Mon Jan 22, 2024 4:28 pm

Hi All
I'm after any recommendations on when/where to do RAID.
I'm setting up a two node cluster. Instead of running a raid stripe on each node, I was thinking of creating a starwind device for each drive and then RAID striping them all into one drive.
The advantage of RAID striping the starwind devices instead of striping the drives on the node, is when a single drive goes down, only that one drive is sourced from the other node. The rest of the drives are still available locally, where doing a stripe RAID at the node would result in the node going offline for a single drive failure.
Am I on the right track or is there a better way?
yaroslav (staff)
Staff
Posts: 2362
Joined: Mon Nov 18, 2019 11:11 am

Mon Jan 22, 2024 5:15 pm

Thanks for your question.
StarWind VSAN does not do striping, it does mirroring.
RAID grants local data redundancy.
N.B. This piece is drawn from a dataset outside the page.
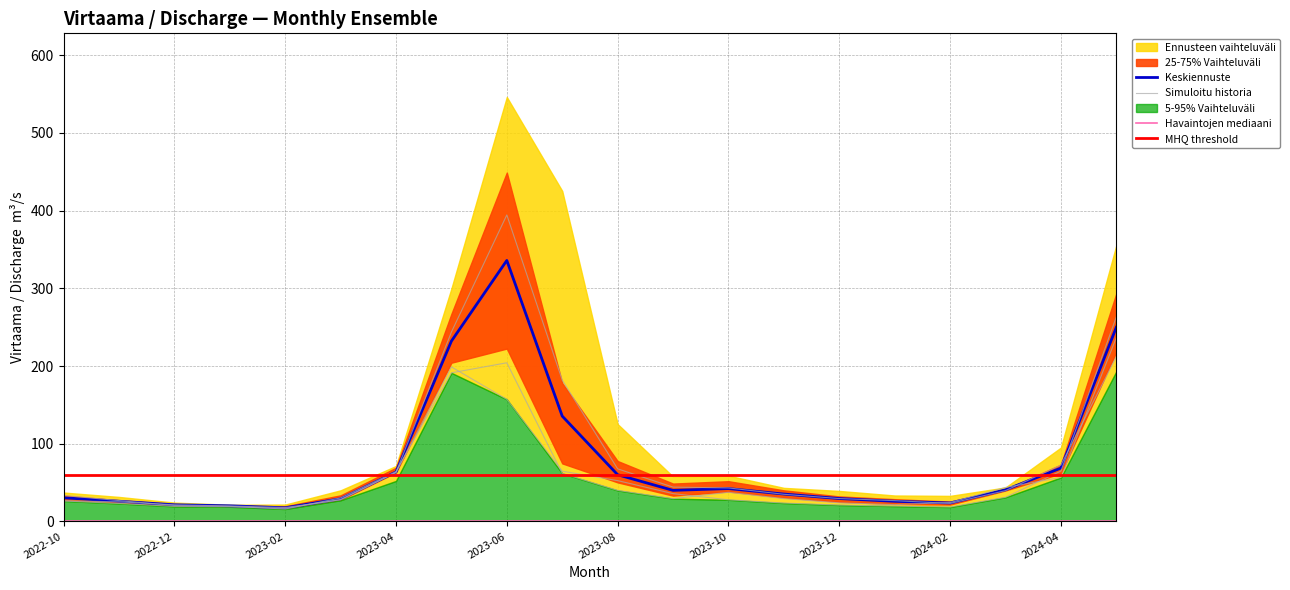

What position from the left is 2023-02?

5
It also allows you to address the storage failures (sure if addressed timely) without doing full synchronization of your HA device.
Please see the recommended RAID configurations here https://knowledgebase.starwindsoftware. ... ssd-disks/
Speaking of striping StarWind HA volumes this might result in performance drops due to potential overheads and need for using the software RAID that, in turn, may be quite tricky to set up. Also, you can always turn on caching on the hardware RAID (if there is a battery module there).

To sum up, I'd rather go with StarWind HA devices on the physical RAID array if possible. If there is no possibility of the hardware RAID, try software RAID (e.g., MDADM in CVM or MS StoarageSpaces), and check if its performance alone is OK.